▶ **Material provided**

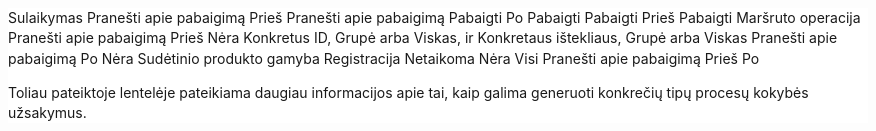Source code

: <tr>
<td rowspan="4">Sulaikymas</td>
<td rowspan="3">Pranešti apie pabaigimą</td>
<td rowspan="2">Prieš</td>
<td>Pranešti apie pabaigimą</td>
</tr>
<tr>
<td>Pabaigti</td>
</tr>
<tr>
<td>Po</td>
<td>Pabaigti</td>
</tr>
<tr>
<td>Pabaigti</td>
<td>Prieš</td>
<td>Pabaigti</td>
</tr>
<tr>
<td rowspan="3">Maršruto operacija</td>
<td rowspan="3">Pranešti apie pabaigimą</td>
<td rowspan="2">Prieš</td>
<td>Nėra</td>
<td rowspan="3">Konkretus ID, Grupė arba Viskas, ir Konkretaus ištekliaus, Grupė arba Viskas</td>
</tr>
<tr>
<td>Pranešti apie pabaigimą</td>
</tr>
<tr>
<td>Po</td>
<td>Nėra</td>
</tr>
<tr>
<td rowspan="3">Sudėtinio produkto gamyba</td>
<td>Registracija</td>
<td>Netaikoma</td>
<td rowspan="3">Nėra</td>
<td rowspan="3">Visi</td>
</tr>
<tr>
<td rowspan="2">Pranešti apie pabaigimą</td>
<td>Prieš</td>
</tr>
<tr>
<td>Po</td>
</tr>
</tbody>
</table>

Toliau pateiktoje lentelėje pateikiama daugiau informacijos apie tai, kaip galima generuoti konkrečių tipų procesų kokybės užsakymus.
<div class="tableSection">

▶ **Your goal**
Write out the data again with every "Pabaigti" changed to "Užbaigti" and everything else unchanged. Leave the picture out of the answer.

▶ **Response to the exercise**
Source code

: <tr>
<td rowspan="4">Sulaikymas</td>
<td rowspan="3">Pranešti apie pabaigimą</td>
<td rowspan="2">Prieš</td>
<td>Pranešti apie pabaigimą</td>
</tr>
<tr>
<td>Užbaigti</td>
</tr>
<tr>
<td>Po</td>
<td>Užbaigti</td>
</tr>
<tr>
<td>Užbaigti</td>
<td>Prieš</td>
<td>Užbaigti</td>
</tr>
<tr>
<td rowspan="3">Maršruto operacija</td>
<td rowspan="3">Pranešti apie pabaigimą</td>
<td rowspan="2">Prieš</td>
<td>Nėra</td>
<td rowspan="3">Konkretus ID, Grupė arba Viskas, ir Konkretaus ištekliaus, Grupė arba Viskas</td>
</tr>
<tr>
<td>Pranešti apie pabaigimą</td>
</tr>
<tr>
<td>Po</td>
<td>Nėra</td>
</tr>
<tr>
<td rowspan="3">Sudėtinio produkto gamyba</td>
<td>Registracija</td>
<td>Netaikoma</td>
<td rowspan="3">Nėra</td>
<td rowspan="3">Visi</td>
</tr>
<tr>
<td rowspan="2">Pranešti apie pabaigimą</td>
<td>Prieš</td>
</tr>
<tr>
<td>Po</td>
</tr>
</tbody>
</table>

Toliau pateiktoje lentelėje pateikiama daugiau informacijos apie tai, kaip galima generuoti konkrečių tipų procesų kokybės užsakymus.
<div class="tableSection">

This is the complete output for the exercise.